Photo Credit: P Stock
The following is a summary of “Pancreaticoduodenectomy for octogenarians under postoperative rehabilitation enhanced ERAS protocol,” published in the November 2024 issue of Surgery by Iwanaga et al.
Pancreaticoduodenectomy (PD) is the standard treatment for pancreatic or periampullary cancer, but octogenarians often experience poor postoperative outcomes due to comorbidities and impaired functional status.
Researchers conducted a retrospective study to compare postoperative outcomes in octogenarians vs. non-octogenarians after PD.
They included patients who underwent PD (January 2019 and December 2022) at 2 institutions. All patients followed the enhanced recovery after surgery (ERAS) protocol, with additional perioperative rehabilitation for elderly patients, those with muscle mass loss or frailty. Postoperative short-term outcomes were compared between octogenarians and non-octogenarians.

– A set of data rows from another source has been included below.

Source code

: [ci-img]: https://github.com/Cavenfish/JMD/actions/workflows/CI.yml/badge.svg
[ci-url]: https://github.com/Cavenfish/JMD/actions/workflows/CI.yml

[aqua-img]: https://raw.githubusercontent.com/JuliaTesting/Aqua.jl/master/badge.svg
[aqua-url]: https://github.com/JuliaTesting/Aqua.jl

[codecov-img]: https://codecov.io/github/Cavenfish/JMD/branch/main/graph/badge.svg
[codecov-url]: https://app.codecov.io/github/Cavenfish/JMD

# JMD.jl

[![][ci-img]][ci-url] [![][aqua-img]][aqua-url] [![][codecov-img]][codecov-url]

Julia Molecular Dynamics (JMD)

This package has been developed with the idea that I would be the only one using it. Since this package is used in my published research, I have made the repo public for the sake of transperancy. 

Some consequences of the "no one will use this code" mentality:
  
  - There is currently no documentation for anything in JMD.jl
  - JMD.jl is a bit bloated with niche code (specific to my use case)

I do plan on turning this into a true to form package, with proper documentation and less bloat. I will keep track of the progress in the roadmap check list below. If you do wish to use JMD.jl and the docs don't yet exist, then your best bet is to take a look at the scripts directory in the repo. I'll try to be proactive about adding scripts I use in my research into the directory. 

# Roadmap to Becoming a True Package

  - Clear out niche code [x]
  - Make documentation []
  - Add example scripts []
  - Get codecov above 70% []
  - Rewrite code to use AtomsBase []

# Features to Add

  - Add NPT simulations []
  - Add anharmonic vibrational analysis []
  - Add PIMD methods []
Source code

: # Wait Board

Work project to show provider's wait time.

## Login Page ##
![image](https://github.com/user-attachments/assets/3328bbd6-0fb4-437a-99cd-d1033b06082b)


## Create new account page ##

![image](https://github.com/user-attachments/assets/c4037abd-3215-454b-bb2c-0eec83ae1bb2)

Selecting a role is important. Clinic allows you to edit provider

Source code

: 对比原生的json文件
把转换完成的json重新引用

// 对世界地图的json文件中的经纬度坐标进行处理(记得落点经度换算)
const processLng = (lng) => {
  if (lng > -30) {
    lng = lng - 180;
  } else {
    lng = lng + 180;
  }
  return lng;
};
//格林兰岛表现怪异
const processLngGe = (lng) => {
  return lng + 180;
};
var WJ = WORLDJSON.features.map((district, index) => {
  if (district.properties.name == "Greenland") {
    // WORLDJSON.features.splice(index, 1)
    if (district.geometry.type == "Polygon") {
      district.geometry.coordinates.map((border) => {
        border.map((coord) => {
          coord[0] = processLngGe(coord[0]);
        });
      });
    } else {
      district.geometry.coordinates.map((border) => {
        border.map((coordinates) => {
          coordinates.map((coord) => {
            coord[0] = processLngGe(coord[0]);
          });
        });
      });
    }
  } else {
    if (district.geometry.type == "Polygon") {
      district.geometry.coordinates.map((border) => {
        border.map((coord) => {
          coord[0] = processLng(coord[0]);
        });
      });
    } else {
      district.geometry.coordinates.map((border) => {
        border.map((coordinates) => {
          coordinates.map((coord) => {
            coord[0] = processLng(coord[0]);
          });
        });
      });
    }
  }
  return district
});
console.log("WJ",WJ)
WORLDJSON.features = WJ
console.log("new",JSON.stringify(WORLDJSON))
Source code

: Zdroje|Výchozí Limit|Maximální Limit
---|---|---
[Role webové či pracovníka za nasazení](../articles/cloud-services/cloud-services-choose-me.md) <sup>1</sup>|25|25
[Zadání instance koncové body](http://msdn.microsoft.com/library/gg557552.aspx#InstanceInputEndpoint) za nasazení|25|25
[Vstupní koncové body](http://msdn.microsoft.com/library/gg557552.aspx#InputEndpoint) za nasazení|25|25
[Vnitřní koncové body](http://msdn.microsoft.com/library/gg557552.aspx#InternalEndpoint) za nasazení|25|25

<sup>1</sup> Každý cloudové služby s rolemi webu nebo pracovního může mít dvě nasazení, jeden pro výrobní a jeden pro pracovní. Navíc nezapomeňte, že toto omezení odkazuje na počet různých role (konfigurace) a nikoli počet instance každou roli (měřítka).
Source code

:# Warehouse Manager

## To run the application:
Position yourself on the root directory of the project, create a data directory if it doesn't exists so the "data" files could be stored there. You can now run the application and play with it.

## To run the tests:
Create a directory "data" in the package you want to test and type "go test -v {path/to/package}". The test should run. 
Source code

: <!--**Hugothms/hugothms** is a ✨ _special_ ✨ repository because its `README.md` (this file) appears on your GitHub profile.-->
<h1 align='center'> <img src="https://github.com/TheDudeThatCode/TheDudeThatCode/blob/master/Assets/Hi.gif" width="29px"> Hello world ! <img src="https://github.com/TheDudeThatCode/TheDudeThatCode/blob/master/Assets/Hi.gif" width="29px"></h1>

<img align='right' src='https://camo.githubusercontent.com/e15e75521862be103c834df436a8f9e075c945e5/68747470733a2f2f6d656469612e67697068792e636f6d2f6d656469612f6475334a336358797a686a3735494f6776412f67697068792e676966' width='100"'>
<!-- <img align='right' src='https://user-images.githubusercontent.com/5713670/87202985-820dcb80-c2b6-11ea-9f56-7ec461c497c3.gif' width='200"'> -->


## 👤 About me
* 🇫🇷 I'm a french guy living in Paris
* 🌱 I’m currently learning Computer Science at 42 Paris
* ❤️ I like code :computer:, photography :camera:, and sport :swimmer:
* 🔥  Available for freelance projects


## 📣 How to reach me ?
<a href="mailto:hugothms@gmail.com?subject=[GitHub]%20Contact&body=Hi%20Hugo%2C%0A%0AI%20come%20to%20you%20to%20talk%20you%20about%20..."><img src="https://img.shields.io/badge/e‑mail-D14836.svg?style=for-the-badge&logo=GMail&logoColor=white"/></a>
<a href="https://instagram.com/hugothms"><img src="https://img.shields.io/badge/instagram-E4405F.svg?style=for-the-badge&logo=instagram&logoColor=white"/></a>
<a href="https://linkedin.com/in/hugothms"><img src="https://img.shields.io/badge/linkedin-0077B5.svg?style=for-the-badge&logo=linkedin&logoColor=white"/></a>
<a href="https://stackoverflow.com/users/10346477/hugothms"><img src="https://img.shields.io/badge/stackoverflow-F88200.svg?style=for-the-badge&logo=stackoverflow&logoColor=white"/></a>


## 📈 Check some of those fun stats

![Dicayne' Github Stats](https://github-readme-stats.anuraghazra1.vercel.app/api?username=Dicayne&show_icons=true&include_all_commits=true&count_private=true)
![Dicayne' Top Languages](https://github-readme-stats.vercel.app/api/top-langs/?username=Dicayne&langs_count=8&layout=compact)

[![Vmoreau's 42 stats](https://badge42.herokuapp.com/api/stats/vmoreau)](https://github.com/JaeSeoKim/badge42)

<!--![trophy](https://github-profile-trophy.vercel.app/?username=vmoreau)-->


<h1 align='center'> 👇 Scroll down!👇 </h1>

The results showed 251 patients, 44 octogenarians (17.5%). Octogenarians had more comorbidities (78.9% vs. 55.1%, P=0.049), sarcopenia (31.8% vs. 16.4%, P=0.018), and impaired nutritional status compared to non-octogenarians. Postoperative rehabilitation was received more frequently (86.4% vs. 44.0%, P<0.001). However, under the rehabilitation-enhanced ERAS protocol, and no significant differences in postoperative major complication rates (25.0% vs. 24.6%, P=0.960), length of hospital stay (LOS) (P=0.435), or length of functional recovery (LOFR) (P=0.110). Multivariate analysis showed age ≥80 was not a major complication risk.
They concluded that octogenarians’ postoperative outcomes, including major complication rates, LOS, and LOFR, were comparable to non-octogenarians when managed under the rehabilitation-enhanced ERAS protocol.